Review: Cirque Du Soleil – OVO Dazzles Once Again
I’ll come out and say it. I’m a Cirque du Soleil junkie. I’ve been to four shows now, two in Vegas, and a couple at the Grand Chapiteau set up on the United Center’s Lot K parking lot. Each has been different from the last, while maintaining certain qualities that I have come to expect from the world-renowned circus created back in 1984 by two street performers in Montreal, Canada.
OVO was written and directed by Deborah Colker, the first female to do both for a Cirque du Soleil production. Over 1.5 million fans have seen the show named for the Portuguese word for ‘egg’ since it debuted in 2009.
And that’s just what people see when they walk into the tent – a huge, illuminated egg. I have since read that the egg (seen many times throughout the show in a smaller size) was meant to signify the stages/cycles of life for the show’s main characters, but to me it could have been left out entirely. Spoiler alert! It never hatched and the storyline behind it never came to fruition. I think the crowd was expecting something to pop out of it eventually, but it didn’t matter when all was said and done.
Why? Because the “insects”, played by over 54 talented artists from over 16 countries didn’t need that prop to flutter, frolic, fly, flip, and flirt their way into the audience’s hearts.
So, what did this self-proclaimed Cirque junkie think of the latest production to hit Chicago?
From the moment I spotted the bright blue and yellow tent until after I stepped out from its dark, air-conditioned interior there was a perma-smile on my face. Although I will say there were some brief times (mostly in the beginning) where I hoped things would pick up a bit. Perhaps it had a bit of a slow start, but I think that was because some of the acts were very similar to past shows I had seen. However, those feelings faded fast and my friend (who was a first-timer) was utterly entranced from beginning to end.
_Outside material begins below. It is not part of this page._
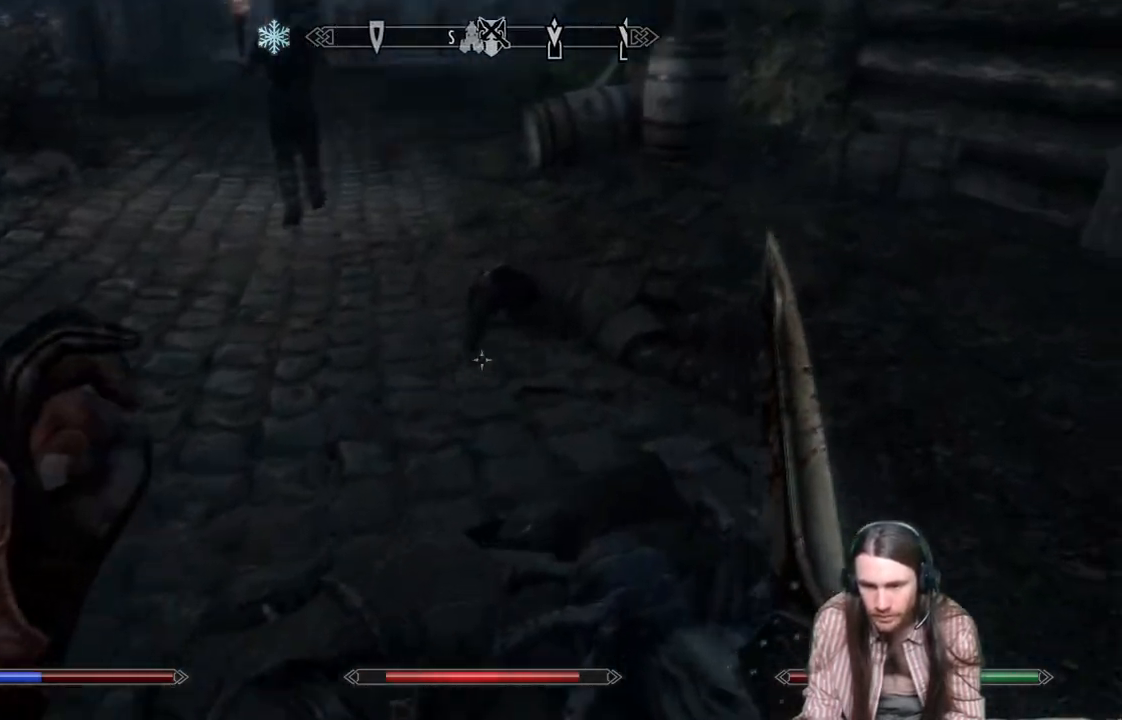
{"buttons": [], "left_stick": "center", "right_stick": "center", "events": [[17, "left_stick", "center"], [133, "left_stick", "down-left"], [283, "right_stick", "center"], [317, "left_stick", "center"]]}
The costumes were amazing, the set was clever and ever-changing, and the live band/singers were truly talented. The recurring characters (usually clowns in past shows, but this time replaced by a plump ladybug, quirky mosquito, and clown-like beetle) and the storyline intertwined throughout the show were clear, cute, and approachable for all ages.
But let’s be honest. We’re all there for the performers. The trapeze artists, contortionists, and other acts that amaze, excite, and take your breath away. If you can pedal your unicycle with your hands upside down on a slack wire while wearing fuzzy spider attire, you’ve got my full attention. Or if you can hang from a rope while performing an aerial pas de deux with nothing but a hard stage floor below you, you deserve nothing but respect. I don’t want to give too much away because part of the fun of Cirque is seeing everything unfold before your eyes, but the folks at OVO saved the best for last. The finale was awesome. Not that you would want to leave, but make sure you stay until the end. It’s second only to the finale of ‘O’ in Vegas…and a very close second at that.
The show is only in town for a couple more weeks, with the last performance on August 21. Here’s some friendly advice while choosing seats. Although it is ‘in-the-round’, the majority of acts are performed outward facing the seats in the ‘center’. Sit at least five rows back, and honestly I’d venture to say that the 200 level seating is better than the 100 level seats. My friend and I sat dead center, right behind the sound booth in section 200 row N (14-15), and they were perfect.
Overall I would highly recommend OVO to anyone, young and old (infants and young toddlers excluded). Whether you’ve seen other Cirque performances or if it’s your first time, it’s a really unique experience that has to be seen to fully appreciate and you may even become hooked, like me!